The planning for the takeover began in October, when Bollenbach began huddling with Kenneth D. Moelis, who heads the Los Angeles office of Donaldson, Lufkin & Jenrette Inc. The men had worked together back in 1986, when Bollenbach was chief financial officer of Holiday Corp. and Moelis was an investment banker at Drexel Burnham Lambert Inc. Back then, the two collaborated on a $2.6 billion recapitalization that fended off a hostile bid from Trump. On this deal, however, it was Bollenbach and Moelis who intended to be the aggressors.
By November, another Hilton investment banker was asked to relay word to ITT Chairman Rand Araskog that Hilton wanted to discuss a merger. "It was pretty straightforward," recalled Bollenbach. "`Would you consider a merger?"' An ITT spokesman says that they considered the overture an informal gesture and didn't take it seriously. The board was not informed of Hilton's overture in the fall, says the spokesman. "It wasn't a real offer. It was a very casual inquiry," he says.
BATTLE-READY. At 4:00 p.m. on Jan. 27, when the Hilton bid was ready, Bollenbach was also unable to reach the ITT brass. Araskog was unavailable, and President Robert A. Bowman was said to be on an airplane and out of contact with the office. At 4:20 p.m., Hilton faxed a two-page "Dear Rand" letter spelling out the details to Araskog. A copy was hand-delivered by Hilton's law firm, Wachtell Lipton. By this time, Hilton had assembled its team to tender for the shares, including proxy firm Mackenzie Partners Inc., and had begun lining up potential new board members for ITT.
Araskog, who fought off a takeover bid from Irwin Jacobs in 1985, is preparing to fight again. He has hired investment bankers Lazard Frres & Co. and Goldman, Sachs & Co., as well as law firm Cravath, Swaine & Moore. He could seek to buy another gaming company himself, or find a friendly suitor for ITT, but his primary weapon is a "poison pill" that issues special "rights" to shareholders when a buyer accumulates a 15% stake. But ITT's shareholders are likely to be cranky, after the company overpaid for such assets as the Madison Square Garden Corp.
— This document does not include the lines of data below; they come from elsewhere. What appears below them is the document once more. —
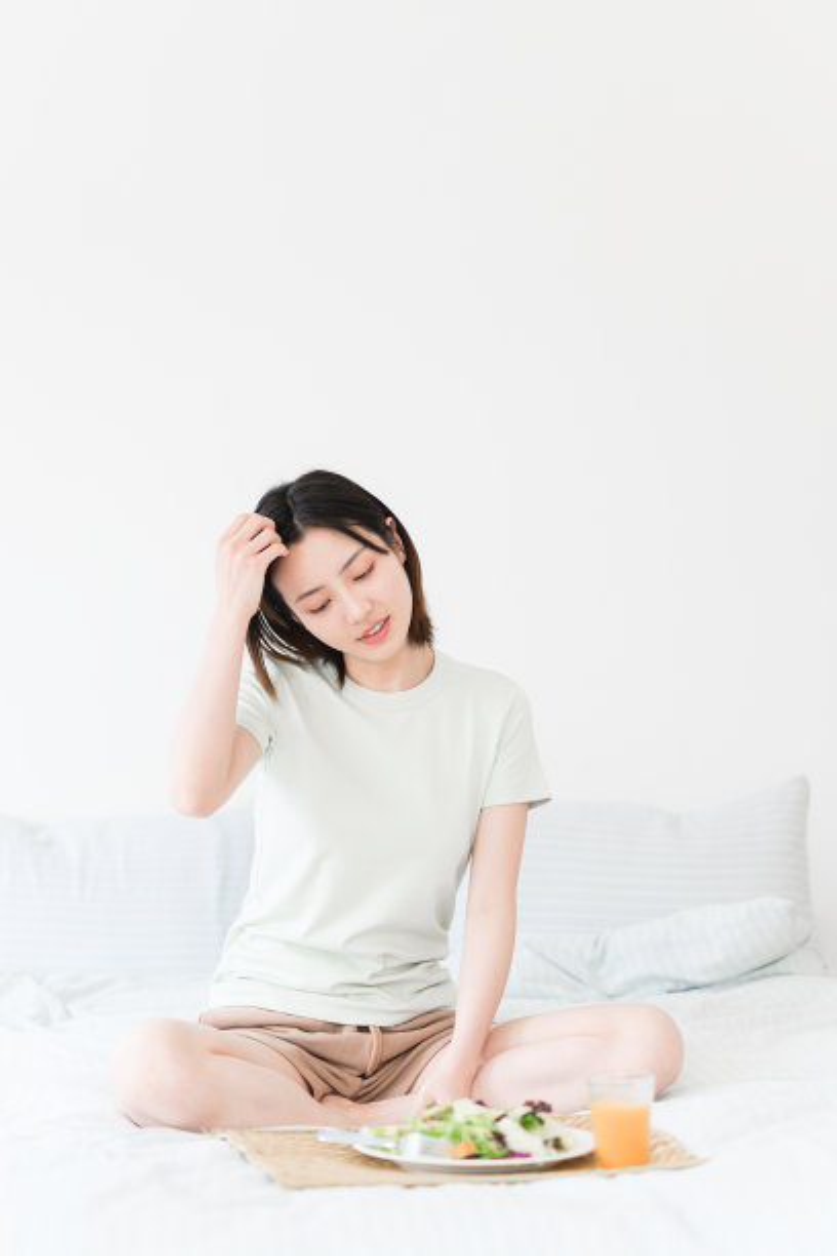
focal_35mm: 50
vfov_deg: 39.6
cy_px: 628
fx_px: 1744
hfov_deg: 27.0
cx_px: 418
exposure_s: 1/500
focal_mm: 50
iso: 160
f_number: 1.4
For months before the Hilton bid, ITT's stock had languished. Araskog could try to line up partners such as Bass PLC, which owns Holiday Inn, figures Oppenheimer & Co. analyst David Wolfe, although he thinks a successful counterattack is a long shot.
Meanwhile, Bollenbach is watching from the West Coast. His number-crunchers have already figured they can trim as much as $100 million in costs. Noncore assets that may be sold off, and are worth hundreds of millions, include ITT's 50% stake in the Garden, the New York Knicks and Rangers, and WBIS+, a business and sports channel it owns with Dow Jones & Co. And that's just a starting point. The Hilton executive figures the savings may go higher if he can get a look at ITT's books. Until then, Bollenbach and his Wild Bunch are preparing for a likely battle.